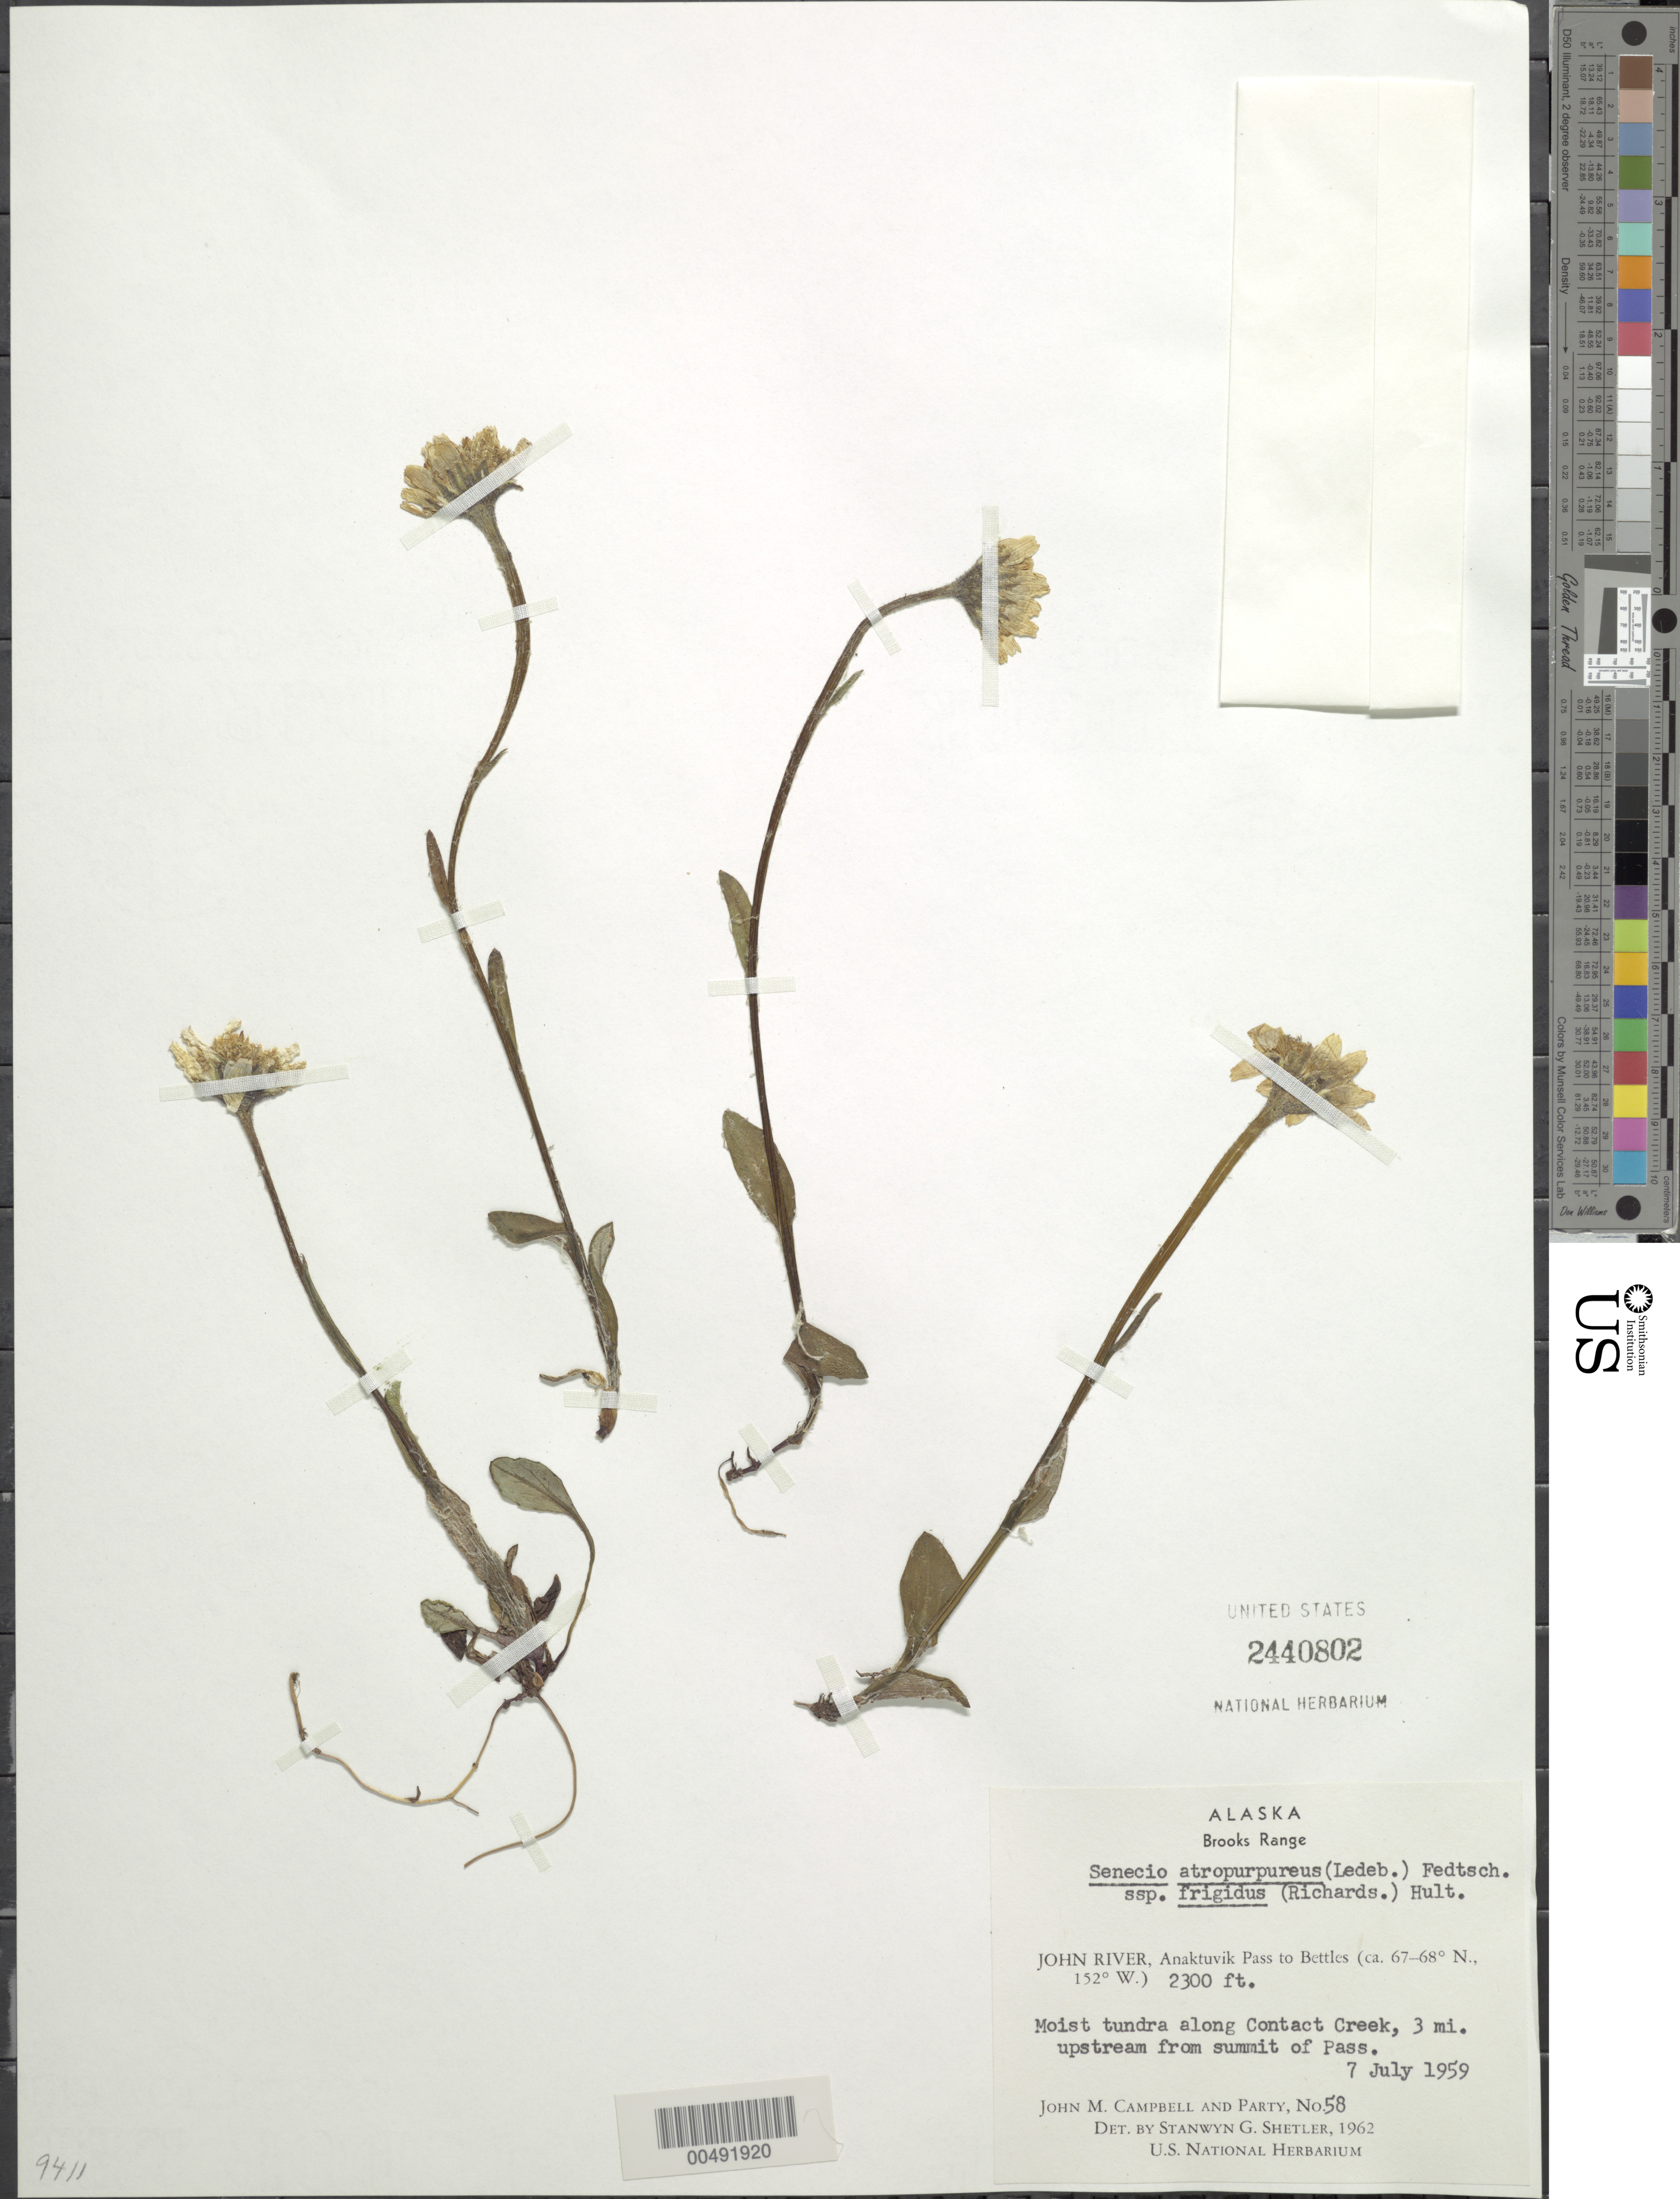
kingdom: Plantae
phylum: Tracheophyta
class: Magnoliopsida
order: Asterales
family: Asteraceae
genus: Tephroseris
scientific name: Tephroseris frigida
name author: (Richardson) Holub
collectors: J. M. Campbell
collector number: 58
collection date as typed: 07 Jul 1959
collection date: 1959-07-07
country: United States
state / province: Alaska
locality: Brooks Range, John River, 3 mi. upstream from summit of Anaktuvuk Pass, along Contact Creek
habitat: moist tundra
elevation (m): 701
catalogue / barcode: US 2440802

(What you will do) Return every line of the material above word for word, but omit the picture.

(Complete output)
kingdom: Plantae
phylum: Tracheophyta
class: Magnoliopsida
order: Asterales
family: Asteraceae
genus: Tephroseris
scientific name: Tephroseris frigida
name author: (Richardson) Holub
collectors: J. M. Campbell
collector number: 58
collection date as typed: 07 Jul 1959
collection date: 1959-07-07
country: United States
state / province: Alaska
locality: Brooks Range, John River, 3 mi. upstream from summit of Anaktuvuk Pass, along Contact Creek
habitat: moist tundra
elevation (m): 701
catalogue / barcode: US 2440802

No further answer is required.